**Saved entries**.
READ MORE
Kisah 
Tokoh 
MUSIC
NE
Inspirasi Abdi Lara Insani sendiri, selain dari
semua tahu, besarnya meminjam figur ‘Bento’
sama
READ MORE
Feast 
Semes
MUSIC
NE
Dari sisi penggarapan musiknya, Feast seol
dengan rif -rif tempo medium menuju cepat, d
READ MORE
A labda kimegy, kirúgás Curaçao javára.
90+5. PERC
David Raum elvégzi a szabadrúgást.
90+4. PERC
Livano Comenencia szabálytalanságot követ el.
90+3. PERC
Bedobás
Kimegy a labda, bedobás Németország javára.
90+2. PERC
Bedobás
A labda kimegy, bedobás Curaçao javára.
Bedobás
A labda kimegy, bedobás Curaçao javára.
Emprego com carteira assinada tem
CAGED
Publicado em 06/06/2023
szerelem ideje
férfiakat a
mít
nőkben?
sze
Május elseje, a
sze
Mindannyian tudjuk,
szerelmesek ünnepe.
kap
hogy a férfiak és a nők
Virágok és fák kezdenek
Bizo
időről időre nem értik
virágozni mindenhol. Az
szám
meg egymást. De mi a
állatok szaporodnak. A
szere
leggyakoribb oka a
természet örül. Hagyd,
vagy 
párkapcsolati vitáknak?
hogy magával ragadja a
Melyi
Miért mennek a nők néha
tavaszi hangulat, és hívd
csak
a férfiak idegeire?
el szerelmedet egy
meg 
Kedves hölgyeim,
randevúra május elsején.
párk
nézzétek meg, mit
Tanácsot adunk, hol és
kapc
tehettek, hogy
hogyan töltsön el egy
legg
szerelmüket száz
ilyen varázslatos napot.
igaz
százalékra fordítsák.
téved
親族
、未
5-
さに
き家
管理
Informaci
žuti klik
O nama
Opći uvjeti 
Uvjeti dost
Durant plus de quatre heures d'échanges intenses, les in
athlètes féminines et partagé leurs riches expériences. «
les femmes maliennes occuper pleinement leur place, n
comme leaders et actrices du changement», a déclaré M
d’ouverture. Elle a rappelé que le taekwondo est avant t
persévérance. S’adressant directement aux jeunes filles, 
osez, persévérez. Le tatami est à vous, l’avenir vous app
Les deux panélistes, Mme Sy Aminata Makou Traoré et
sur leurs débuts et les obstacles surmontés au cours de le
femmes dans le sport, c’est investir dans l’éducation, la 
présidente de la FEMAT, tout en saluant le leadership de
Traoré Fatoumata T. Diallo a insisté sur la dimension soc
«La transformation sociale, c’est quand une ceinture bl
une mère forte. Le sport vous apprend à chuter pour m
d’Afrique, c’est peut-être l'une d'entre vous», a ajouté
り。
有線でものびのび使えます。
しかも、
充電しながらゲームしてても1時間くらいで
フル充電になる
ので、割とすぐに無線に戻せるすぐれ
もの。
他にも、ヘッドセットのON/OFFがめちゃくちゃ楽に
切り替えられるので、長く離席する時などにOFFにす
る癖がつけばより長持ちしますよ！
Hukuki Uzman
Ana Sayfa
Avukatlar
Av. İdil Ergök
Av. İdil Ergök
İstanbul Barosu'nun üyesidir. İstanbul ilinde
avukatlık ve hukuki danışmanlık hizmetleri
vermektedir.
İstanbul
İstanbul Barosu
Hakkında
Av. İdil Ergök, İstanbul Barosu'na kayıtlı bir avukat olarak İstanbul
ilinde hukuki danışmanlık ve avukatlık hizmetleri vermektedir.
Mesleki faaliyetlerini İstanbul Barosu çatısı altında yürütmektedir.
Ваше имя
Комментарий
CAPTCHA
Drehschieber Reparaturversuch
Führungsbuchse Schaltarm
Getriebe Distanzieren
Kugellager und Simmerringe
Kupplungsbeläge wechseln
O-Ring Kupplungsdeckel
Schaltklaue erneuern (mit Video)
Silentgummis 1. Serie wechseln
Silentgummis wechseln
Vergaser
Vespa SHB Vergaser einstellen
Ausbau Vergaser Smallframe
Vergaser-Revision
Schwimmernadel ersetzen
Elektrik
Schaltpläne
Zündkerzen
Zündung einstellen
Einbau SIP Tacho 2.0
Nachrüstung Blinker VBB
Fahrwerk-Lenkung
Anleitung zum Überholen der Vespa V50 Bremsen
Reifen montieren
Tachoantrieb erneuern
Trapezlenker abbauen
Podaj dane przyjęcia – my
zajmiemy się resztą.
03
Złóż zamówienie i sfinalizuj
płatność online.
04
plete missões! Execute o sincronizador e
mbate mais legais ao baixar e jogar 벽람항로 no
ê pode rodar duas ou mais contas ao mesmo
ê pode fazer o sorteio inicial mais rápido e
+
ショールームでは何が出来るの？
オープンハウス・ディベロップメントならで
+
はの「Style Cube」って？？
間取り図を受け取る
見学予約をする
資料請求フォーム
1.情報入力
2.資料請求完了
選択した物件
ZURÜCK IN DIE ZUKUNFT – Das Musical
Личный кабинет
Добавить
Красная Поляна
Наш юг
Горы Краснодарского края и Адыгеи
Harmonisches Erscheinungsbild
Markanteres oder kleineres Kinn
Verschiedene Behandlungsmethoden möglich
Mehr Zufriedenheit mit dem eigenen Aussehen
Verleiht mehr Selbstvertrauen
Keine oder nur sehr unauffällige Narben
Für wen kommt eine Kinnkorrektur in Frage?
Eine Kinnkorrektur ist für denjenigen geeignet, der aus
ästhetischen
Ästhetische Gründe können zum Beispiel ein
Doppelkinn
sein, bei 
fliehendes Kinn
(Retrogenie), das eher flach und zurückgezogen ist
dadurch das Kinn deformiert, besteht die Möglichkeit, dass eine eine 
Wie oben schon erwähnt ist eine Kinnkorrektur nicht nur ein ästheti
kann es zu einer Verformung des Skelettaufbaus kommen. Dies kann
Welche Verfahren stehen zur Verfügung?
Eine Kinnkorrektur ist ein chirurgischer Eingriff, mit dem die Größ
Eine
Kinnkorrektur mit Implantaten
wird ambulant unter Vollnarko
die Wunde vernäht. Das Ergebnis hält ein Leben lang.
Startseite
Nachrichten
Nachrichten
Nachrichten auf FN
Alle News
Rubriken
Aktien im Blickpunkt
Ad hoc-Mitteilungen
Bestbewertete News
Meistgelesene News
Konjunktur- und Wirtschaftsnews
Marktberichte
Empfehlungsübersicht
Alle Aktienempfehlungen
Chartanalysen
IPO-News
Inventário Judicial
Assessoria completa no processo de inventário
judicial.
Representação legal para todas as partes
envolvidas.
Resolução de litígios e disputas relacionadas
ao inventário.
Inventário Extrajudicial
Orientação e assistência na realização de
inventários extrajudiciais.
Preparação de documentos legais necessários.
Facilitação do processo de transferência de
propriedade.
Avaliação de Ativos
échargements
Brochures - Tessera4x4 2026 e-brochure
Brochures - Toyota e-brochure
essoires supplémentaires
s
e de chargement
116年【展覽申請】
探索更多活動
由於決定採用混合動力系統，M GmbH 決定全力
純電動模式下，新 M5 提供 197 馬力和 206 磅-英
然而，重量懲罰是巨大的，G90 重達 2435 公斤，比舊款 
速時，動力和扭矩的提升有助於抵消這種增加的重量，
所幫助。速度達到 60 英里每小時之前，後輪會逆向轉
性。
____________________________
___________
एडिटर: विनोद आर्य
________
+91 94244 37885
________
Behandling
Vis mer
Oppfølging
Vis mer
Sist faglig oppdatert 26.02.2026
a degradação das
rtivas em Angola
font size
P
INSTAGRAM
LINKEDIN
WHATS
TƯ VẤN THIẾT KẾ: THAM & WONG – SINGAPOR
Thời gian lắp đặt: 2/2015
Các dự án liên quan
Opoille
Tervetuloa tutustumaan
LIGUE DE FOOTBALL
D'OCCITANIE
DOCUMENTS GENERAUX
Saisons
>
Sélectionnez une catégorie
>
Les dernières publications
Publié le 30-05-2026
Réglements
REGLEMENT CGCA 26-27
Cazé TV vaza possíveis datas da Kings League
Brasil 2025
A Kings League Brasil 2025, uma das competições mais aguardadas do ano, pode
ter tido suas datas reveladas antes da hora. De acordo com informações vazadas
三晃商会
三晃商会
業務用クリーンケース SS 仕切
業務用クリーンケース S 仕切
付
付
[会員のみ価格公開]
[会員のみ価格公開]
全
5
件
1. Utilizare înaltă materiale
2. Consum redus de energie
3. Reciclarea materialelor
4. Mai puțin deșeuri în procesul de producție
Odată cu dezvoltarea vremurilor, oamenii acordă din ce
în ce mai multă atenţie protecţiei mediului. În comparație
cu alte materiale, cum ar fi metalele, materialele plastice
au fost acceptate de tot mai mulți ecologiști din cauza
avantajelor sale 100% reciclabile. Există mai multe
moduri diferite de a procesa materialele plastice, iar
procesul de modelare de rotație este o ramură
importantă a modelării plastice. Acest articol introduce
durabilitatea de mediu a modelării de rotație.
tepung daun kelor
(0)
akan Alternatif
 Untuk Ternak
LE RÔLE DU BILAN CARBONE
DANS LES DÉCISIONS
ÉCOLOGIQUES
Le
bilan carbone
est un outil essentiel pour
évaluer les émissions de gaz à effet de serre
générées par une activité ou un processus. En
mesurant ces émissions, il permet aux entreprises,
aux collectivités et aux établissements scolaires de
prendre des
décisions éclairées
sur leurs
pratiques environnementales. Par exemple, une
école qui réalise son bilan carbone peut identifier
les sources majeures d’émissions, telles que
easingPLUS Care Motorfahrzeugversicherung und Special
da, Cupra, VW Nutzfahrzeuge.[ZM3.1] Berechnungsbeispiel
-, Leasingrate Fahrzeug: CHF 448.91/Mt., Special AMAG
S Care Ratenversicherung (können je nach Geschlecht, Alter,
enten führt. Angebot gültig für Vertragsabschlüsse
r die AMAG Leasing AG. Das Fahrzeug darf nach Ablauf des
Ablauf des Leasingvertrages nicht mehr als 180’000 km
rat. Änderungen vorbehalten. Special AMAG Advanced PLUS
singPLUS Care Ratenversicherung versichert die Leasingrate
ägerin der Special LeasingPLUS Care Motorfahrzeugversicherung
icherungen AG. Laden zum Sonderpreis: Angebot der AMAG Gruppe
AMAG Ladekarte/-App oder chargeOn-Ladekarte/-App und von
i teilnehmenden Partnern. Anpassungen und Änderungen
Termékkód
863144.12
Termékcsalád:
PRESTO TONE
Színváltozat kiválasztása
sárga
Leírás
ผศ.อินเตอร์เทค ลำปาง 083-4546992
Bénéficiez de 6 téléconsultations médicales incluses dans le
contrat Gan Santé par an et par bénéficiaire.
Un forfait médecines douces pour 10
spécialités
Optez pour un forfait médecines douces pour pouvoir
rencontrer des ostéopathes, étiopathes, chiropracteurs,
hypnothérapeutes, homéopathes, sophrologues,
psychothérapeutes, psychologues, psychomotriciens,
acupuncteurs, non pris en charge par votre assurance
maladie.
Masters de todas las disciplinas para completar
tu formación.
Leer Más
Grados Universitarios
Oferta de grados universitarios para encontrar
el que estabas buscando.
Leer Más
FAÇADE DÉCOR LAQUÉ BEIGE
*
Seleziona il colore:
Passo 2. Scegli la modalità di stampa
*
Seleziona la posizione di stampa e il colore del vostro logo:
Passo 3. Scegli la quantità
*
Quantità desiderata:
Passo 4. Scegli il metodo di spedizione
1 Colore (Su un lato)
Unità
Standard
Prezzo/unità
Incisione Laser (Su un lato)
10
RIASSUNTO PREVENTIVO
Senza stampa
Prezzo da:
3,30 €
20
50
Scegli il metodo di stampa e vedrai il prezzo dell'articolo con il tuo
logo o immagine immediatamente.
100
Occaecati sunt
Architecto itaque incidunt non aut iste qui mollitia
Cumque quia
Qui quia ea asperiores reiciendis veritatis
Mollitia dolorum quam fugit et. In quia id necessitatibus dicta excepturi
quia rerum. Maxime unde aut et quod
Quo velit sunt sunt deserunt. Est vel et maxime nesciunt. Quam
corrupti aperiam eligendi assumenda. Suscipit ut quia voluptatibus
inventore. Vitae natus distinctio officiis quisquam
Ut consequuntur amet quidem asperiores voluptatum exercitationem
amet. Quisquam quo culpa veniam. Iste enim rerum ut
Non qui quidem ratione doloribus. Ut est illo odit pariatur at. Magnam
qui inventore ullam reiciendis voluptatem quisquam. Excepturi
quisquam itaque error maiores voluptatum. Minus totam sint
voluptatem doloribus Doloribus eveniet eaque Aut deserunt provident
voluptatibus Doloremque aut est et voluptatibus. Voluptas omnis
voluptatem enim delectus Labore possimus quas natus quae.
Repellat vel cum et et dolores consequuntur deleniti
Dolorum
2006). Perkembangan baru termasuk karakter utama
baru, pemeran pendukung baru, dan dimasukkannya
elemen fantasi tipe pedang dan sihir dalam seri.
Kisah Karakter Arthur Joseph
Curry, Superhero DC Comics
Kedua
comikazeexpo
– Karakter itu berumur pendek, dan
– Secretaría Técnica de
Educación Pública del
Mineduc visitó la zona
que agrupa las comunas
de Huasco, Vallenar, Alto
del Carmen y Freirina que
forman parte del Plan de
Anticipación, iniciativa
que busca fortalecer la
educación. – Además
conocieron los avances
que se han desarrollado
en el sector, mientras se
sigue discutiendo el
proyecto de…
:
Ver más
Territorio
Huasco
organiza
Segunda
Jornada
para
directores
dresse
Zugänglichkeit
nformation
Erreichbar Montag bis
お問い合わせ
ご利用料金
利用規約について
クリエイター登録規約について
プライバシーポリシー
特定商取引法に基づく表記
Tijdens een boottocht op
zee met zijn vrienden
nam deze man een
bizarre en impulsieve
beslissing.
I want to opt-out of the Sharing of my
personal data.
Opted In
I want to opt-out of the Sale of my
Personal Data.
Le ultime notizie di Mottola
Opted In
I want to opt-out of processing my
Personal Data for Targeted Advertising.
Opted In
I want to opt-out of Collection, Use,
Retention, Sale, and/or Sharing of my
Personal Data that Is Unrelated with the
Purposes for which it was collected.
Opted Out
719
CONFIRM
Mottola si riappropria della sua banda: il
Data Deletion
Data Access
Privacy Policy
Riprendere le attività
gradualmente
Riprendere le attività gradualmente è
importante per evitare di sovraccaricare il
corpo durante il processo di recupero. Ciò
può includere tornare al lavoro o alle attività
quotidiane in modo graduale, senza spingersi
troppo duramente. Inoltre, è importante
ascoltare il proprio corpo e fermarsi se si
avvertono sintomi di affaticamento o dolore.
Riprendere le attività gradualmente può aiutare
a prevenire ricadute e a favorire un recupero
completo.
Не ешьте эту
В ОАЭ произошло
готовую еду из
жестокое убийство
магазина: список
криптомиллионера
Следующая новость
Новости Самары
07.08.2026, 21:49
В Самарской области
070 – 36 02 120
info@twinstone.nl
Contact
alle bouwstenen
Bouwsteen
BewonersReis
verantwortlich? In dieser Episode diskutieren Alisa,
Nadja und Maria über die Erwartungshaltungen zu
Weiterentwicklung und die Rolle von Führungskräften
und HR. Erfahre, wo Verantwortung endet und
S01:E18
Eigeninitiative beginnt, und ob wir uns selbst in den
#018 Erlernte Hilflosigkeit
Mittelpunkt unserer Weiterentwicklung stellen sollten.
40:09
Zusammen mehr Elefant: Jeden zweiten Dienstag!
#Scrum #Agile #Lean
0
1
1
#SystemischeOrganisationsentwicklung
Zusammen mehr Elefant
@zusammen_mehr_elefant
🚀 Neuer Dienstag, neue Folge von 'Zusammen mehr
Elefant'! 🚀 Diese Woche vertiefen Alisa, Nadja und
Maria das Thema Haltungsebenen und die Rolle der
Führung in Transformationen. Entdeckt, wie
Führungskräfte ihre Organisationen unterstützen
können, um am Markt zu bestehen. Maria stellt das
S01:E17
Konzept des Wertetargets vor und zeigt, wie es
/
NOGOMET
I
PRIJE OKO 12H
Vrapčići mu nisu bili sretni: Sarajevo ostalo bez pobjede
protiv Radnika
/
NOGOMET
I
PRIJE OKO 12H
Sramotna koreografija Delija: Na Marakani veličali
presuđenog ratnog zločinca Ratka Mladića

**GOAL OF THE EXERCISE**. Exact reproduction is required: output the lines from the start of the entries above through the line with "comme leaders et".

**REPLY TO THE EXERCISE**.
READ MORE
Kisah 
Tokoh 
MUSIC
NE
Inspirasi Abdi Lara Insani sendiri, selain dari
semua tahu, besarnya meminjam figur ‘Bento’
sama
READ MORE
Feast 
Semes
MUSIC
NE
Dari sisi penggarapan musiknya, Feast seol
dengan rif -rif tempo medium menuju cepat, d
READ MORE
A labda kimegy, kirúgás Curaçao javára.
90+5. PERC
David Raum elvégzi a szabadrúgást.
90+4. PERC
Livano Comenencia szabálytalanságot követ el.
90+3. PERC
Bedobás
Kimegy a labda, bedobás Németország javára.
90+2. PERC
Bedobás
A labda kimegy, bedobás Curaçao javára.
Bedobás
A labda kimegy, bedobás Curaçao javára.
Emprego com carteira assinada tem
CAGED
Publicado em 06/06/2023
szerelem ideje
férfiakat a
mít
nőkben?
sze
Május elseje, a
sze
Mindannyian tudjuk,
szerelmesek ünnepe.
kap
hogy a férfiak és a nők
Virágok és fák kezdenek
Bizo
időről időre nem értik
virágozni mindenhol. Az
szám
meg egymást. De mi a
állatok szaporodnak. A
szere
leggyakoribb oka a
természet örül. Hagyd,
vagy 
párkapcsolati vitáknak?
hogy magával ragadja a
Melyi
Miért mennek a nők néha
tavaszi hangulat, és hívd
csak
a férfiak idegeire?
el szerelmedet egy
meg 
Kedves hölgyeim,
randevúra május elsején.
párk
nézzétek meg, mit
Tanácsot adunk, hol és
kapc
tehettek, hogy
hogyan töltsön el egy
legg
szerelmüket száz
ilyen varázslatos napot.
igaz
százalékra fordítsák.
téved
親族
、未
5-
さに
き家
管理
Informaci
žuti klik
O nama
Opći uvjeti 
Uvjeti dost
Durant plus de quatre heures d'échanges intenses, les in
athlètes féminines et partagé leurs riches expériences. «
les femmes maliennes occuper pleinement leur place, n
comme leaders et actrices du changement», a déclaré M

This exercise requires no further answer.